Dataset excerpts
-- Opening Marker --
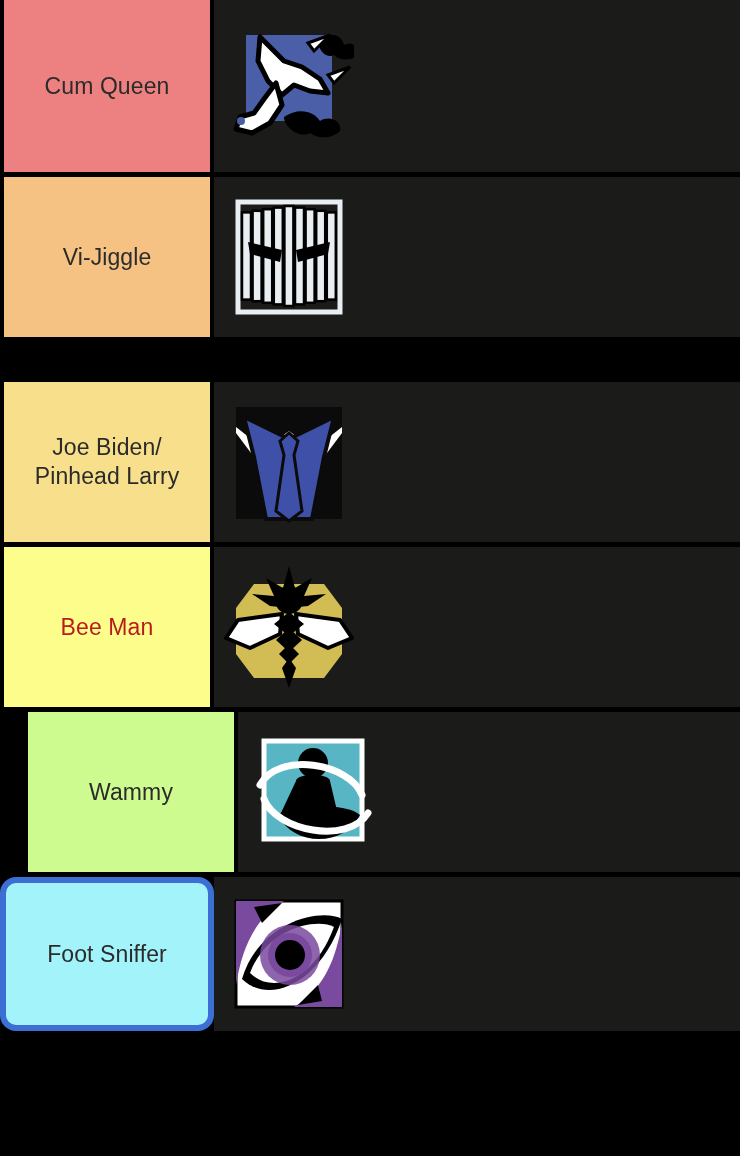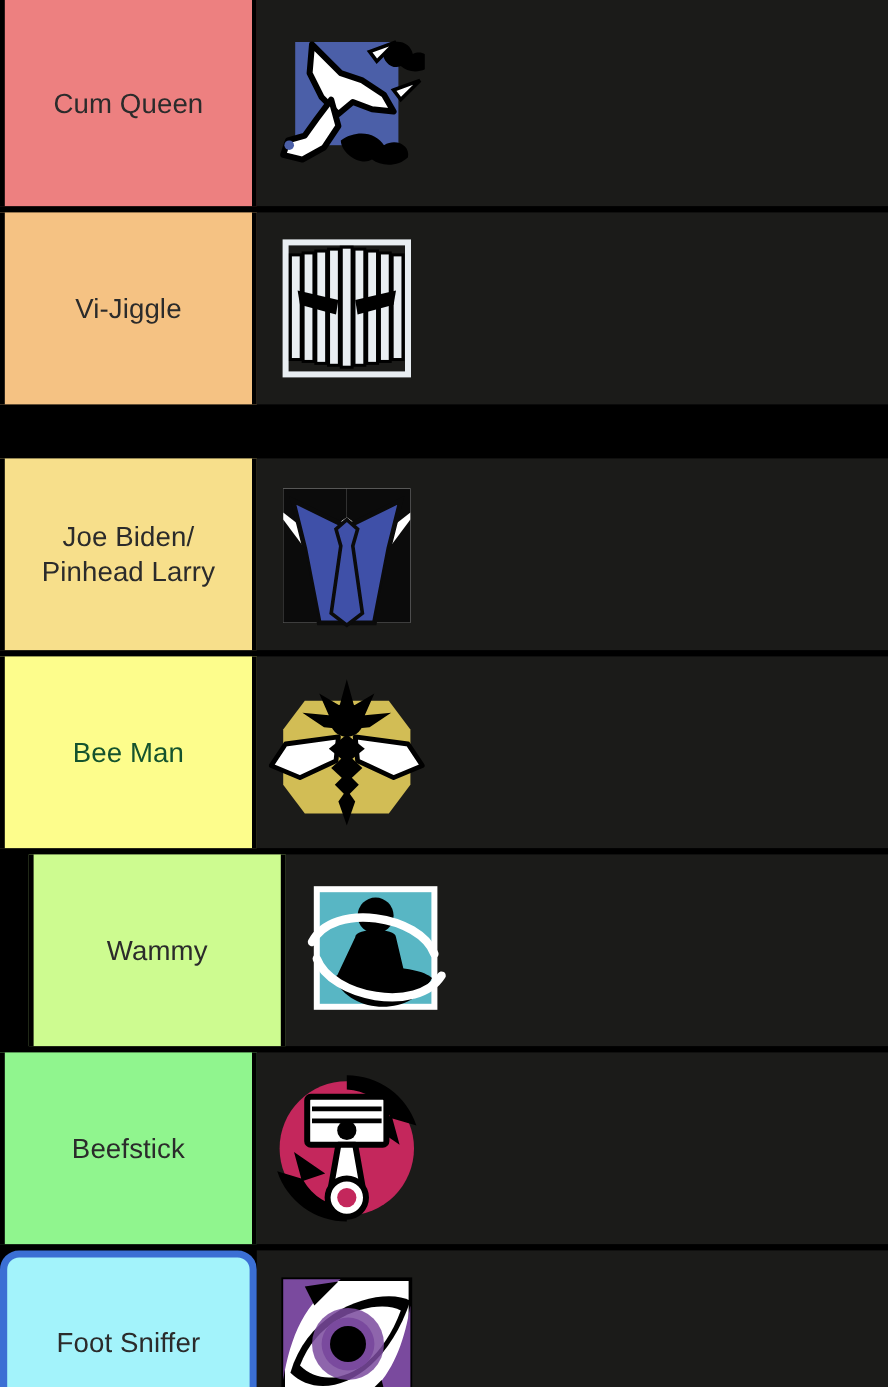--- a/index.html
+++ b/index.html
@@ -150,7 +150,7 @@
       </div>
     </div>
     <div class="tier-row" style="height: 165px;">
-      <div class="tier-label" style="background: rgb(253, 253, 140); color: #14532d; text-align: right;">Bee Man</div>
+      <div class="tier-label" style="background: rgb(253, 253, 140); color: #b91c1c; text-align: right;">Bee Man</div>
       <div class="tier-drop" style="background: rgb(27, 27, 25);">
         <div class="tier-item">
           <svg viewBox="0 0 130 130" width="130" height="130" xmlns="http://www.w3.org/2000/svg">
-- Closing Marker --
> [YOUR INSTRUCTIONS]
A faithful copy of every record is needed here. Leave the images out of it.

> [RESULT BELOW]
--- a/index.html
+++ b/index.html
@@ -150,7 +150,7 @@
       </div>
     </div>
     <div class="tier-row" style="height: 165px;">
-      <div class="tier-label" style="background: rgb(253, 253, 140); color: #14532d; text-align: right;">Bee Man</div>
+      <div class="tier-label" style="background: rgb(253, 253, 140); color: #b91c1c; text-align: right;">Bee Man</div>
       <div class="tier-drop" style="background: rgb(27, 27, 25);">
         <div class="tier-item">
           <svg viewBox="0 0 130 130" width="130" height="130" xmlns="http://www.w3.org/2000/svg">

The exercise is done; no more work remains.